À l'issue de cette formation, l'intéressé remet à l'autorité territoriale un rapport sur les travaux qu'il a effectués au cours de cette période. Il en adresse un exemplaire au Centre national de la fonction publique territoriale.
   
 
Avancement
 
  >> Peuvent être inscrits au tableau d'avancement pour l'accès au grade de médecin de 1re classe les médecins de 2e classe ayant atteint au moins le 6e échelon de leur grade et justifiant de cinq années de services effectifs dans ce grade.

>> Peuvent être inscrits au tableau d'avancement pour l'accès au grade de médecin hors classe, les médecins de 1re classe ayant atteint le 3e échelon de leur grade depuis au moins un an et justifiant de douze années de services effectifs en qualité de médecin dans un corps, cadre d'emplois ou emploi de fonctionnaire de l'État, des collectivités territoriales et des établissements publics qui en dépendent.

>> Peuvent accéder au choix à l'échelon spécial du grade de médecin hors classe, après inscription sur un tableau annuel d'avancement, les médecins hors classe comptant au moins quatre années d'ancienneté dans le 5e échelon de leur grade.
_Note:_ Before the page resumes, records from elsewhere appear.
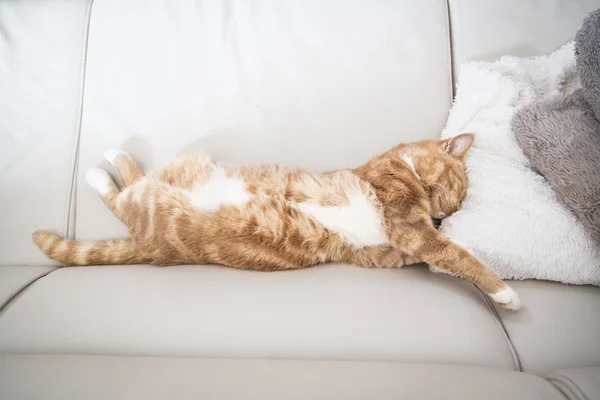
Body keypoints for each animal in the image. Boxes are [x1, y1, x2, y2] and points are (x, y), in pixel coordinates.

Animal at [31, 134, 520, 310]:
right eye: (455, 188)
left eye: (455, 207)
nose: (444, 214)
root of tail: (151, 249)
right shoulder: (407, 223)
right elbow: (458, 255)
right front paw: (505, 293)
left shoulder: (392, 251)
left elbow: (442, 254)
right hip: (164, 191)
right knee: (122, 194)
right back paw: (103, 166)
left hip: (164, 189)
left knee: (135, 184)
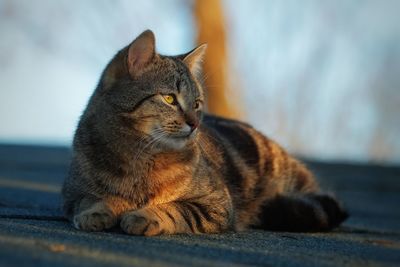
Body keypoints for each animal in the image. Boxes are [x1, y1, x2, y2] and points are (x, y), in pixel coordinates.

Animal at [61, 29, 346, 237]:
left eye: (197, 103)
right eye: (169, 98)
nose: (195, 123)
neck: (140, 156)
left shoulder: (216, 204)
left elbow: (175, 209)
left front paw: (144, 215)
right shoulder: (72, 193)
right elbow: (89, 199)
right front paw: (98, 211)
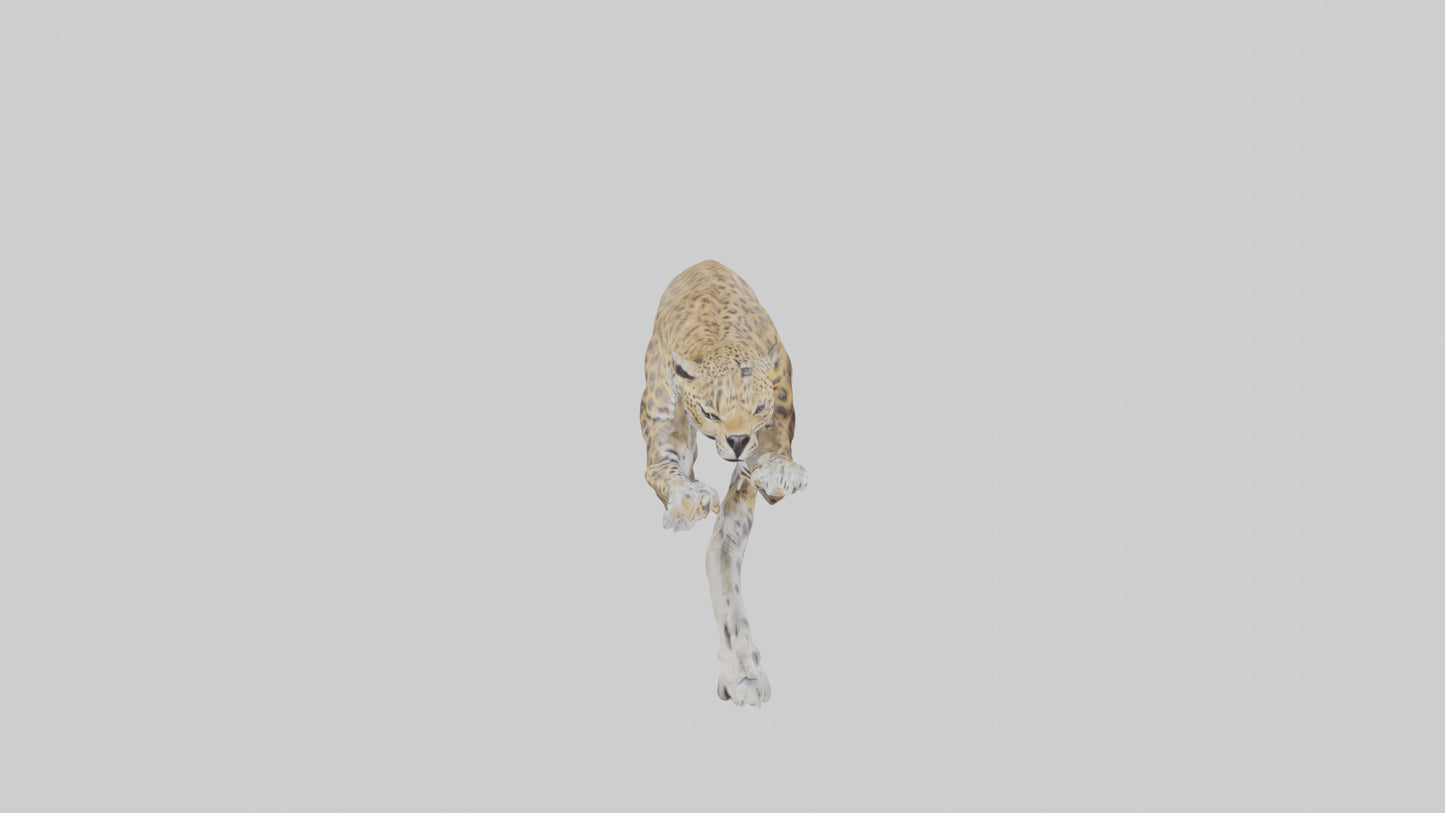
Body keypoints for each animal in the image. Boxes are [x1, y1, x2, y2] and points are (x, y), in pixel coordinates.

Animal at [639, 260, 808, 707]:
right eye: (711, 412)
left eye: (759, 407)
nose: (736, 441)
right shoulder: (664, 439)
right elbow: (667, 472)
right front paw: (690, 498)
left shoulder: (773, 422)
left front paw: (780, 472)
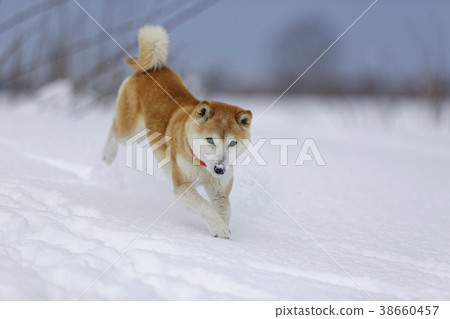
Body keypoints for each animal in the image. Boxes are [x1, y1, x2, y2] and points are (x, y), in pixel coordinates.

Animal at [103, 25, 253, 240]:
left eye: (233, 143)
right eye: (210, 139)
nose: (220, 169)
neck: (203, 166)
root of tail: (155, 68)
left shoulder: (220, 190)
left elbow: (224, 208)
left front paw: (223, 228)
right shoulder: (182, 187)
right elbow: (205, 206)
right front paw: (219, 228)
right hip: (129, 131)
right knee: (114, 128)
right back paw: (108, 154)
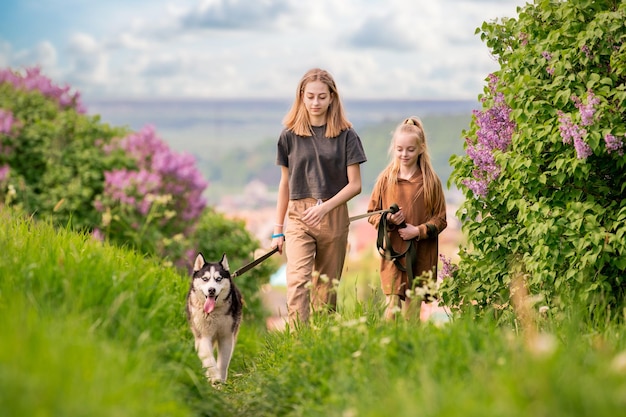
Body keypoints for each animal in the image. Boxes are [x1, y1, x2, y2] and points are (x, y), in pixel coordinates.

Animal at [185, 252, 241, 382]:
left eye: (218, 279)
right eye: (205, 279)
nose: (211, 290)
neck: (213, 313)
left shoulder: (226, 336)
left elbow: (223, 363)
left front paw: (221, 380)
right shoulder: (203, 336)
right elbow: (209, 359)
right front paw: (215, 378)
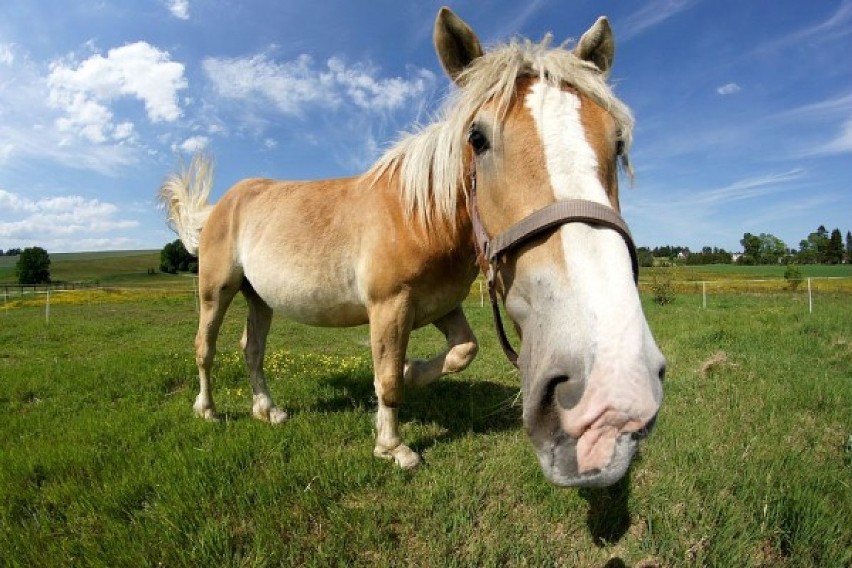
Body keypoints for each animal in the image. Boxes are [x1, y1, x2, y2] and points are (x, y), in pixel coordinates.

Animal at [160, 7, 664, 488]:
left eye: (617, 140)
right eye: (477, 137)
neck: (420, 215)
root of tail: (223, 204)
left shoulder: (440, 305)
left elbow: (462, 350)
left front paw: (412, 372)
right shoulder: (390, 307)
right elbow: (386, 378)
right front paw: (393, 447)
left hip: (259, 298)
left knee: (252, 349)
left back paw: (267, 409)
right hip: (217, 291)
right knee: (205, 348)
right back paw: (207, 409)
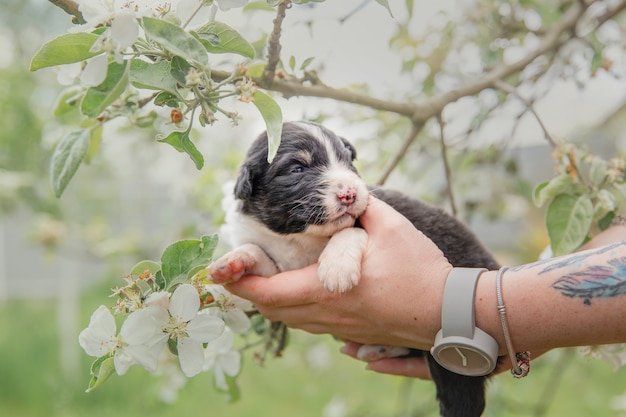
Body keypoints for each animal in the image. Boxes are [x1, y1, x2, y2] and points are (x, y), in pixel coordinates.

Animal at [207, 120, 500, 416]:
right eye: (297, 169)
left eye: (347, 162)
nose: (350, 194)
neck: (300, 238)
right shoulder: (280, 266)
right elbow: (259, 254)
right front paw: (233, 263)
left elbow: (349, 231)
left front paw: (336, 269)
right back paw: (379, 349)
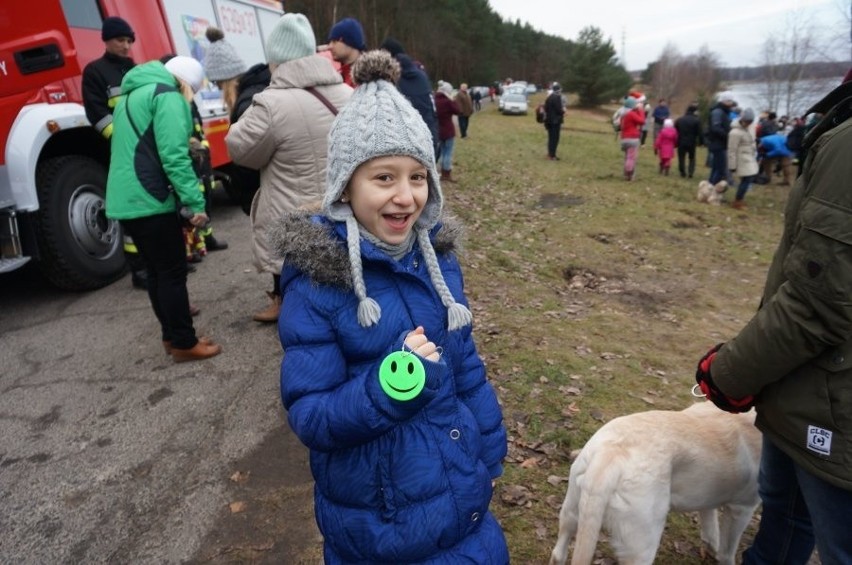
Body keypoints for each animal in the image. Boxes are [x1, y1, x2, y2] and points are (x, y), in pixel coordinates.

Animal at [548, 400, 764, 564]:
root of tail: (612, 454)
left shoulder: (708, 497)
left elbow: (710, 523)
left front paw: (711, 545)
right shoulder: (742, 508)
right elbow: (727, 550)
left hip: (572, 511)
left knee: (559, 552)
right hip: (642, 545)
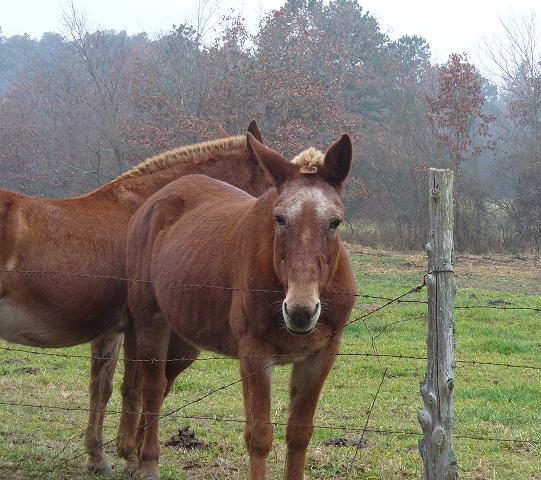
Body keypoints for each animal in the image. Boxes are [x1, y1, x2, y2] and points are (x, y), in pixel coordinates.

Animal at [0, 122, 268, 474]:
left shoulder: (111, 332)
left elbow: (101, 388)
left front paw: (98, 455)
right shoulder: (138, 326)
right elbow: (134, 387)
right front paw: (130, 454)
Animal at [124, 132, 356, 480]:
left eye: (335, 222)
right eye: (279, 218)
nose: (300, 311)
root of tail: (154, 201)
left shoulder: (321, 355)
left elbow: (299, 433)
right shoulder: (255, 352)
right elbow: (259, 436)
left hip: (183, 339)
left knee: (162, 384)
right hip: (150, 321)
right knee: (151, 388)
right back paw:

Le nombre de médecins hors classe pouvant accéder à l'échelon spécial, par rapport à l'effectif de médecins de ce grade, ne peut excéder :
1°/ 25 % dans les départements de plus de 900.000 habitants ;
2°/ 34 % dans les autres départements, les communes, les établissements publics locaux et les régions.
Lorsque le nombre calculé en application du 1° ou du 2° est supérieur ou égal à 0,5 et inférieur à 1, celui-ci est arrondi à 1.
Dans les cas d'une mutation externe à la collectivité, l'application des plafonds mentionnés au 1° ou au 2° n'est pas opposable à la nomination d'un médecin hors classe ayant atteint l'échelon spécial.
Cette nomination est toutefois prise en compte dans le calcul des plafonds définis au 1° ou au 2° pour la détermination des avancements à l'échelon spécial.

>> Les services antérieurs accomplis en qualité de médecin titulaire ou non titulaire de l'État, ou des collectivités territoriales et des établissements publics qui en dépendent, sont assimilés à des services effectifs accomplis dans le cadre d'emplois des médecins territoriaux.

>>> Les avancements sont prononcés à l'échelon du nouveau grade comportant un indice égal ou, à défaut, immédiatement supérieur à celui dont les intéressés bénéficiaient dans leur précédent grade. Dans la limite de l'ancienneté maximale exigée pour l'accès à l'échelon supérieur, ils conservent l'ancienneté d'échelon qu'ils avaient acquise dans leur précédent grade lorsque l'augmentation de traitement consécutive à leur promotion est inférieure à celle que leur aurait procuré un avancement d'échelon dans leur ancienne situation.
Les fonctionnaires promus lorsqu'ils ont atteint l'échelon le plus élevé de leur précédent grade conservent leur ancienneté d'échelon dans la même limite lorsque l'augmentation de traitement consécutive à leur nomination est inférieure à celle que leur aurait procuré leur promotion audit échelon.
   
 
Promotion interne
 
  Pas de possibilité de promotion interne.
   
 
Évaluation
 
  L'entretien professionnel annuel est mis en place depuis le 1er janvier 2015. Il permet d'apprécier la valeur professionnelle du fonctionnaire, notamment en fonction des aptitudes générales, de l’efficacité, des qualités d'encadrement et du sens des relations humaines. Les critères d'évaluation sont fixés par la collectivité, après avis du comité technique. (Voir chapitre « l’évaluation »).
Toutefois, les médecins ne sont pas concernés par cette mesure.